MATERIAL PROVIDED

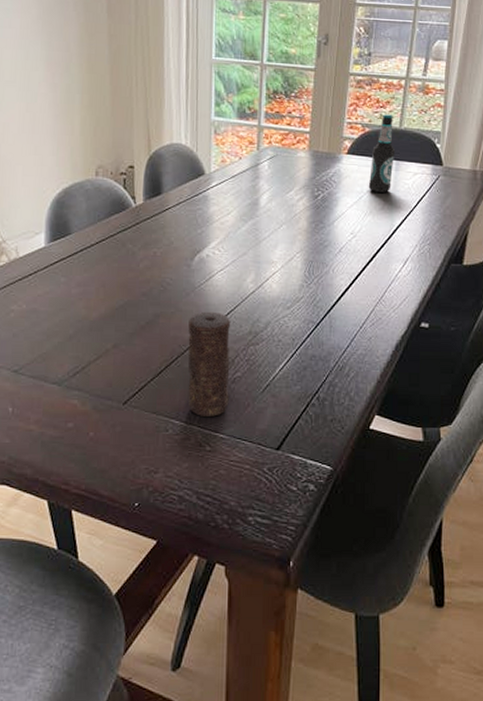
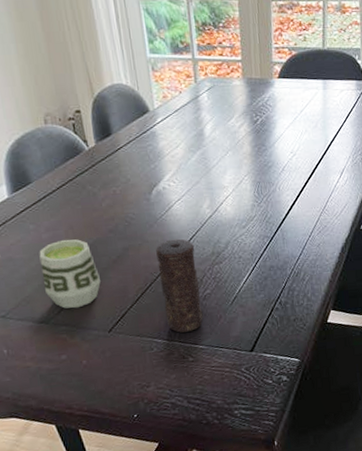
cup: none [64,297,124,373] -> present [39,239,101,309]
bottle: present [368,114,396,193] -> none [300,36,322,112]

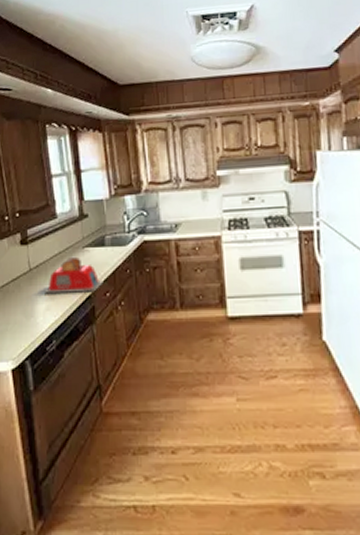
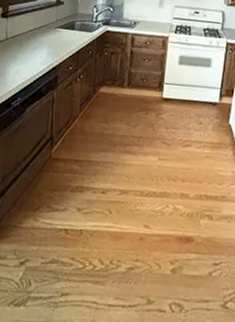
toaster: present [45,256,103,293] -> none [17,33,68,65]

ABOUT THIS EXERCISE
Word for word, restate every line of the listing, omitting the pictures.

TASK RESULT
cup: none [64,297,124,373] -> present [39,239,101,309]
bottle: present [368,114,396,193] -> none [300,36,322,112]

toaster: present [45,256,103,293] -> none [17,33,68,65]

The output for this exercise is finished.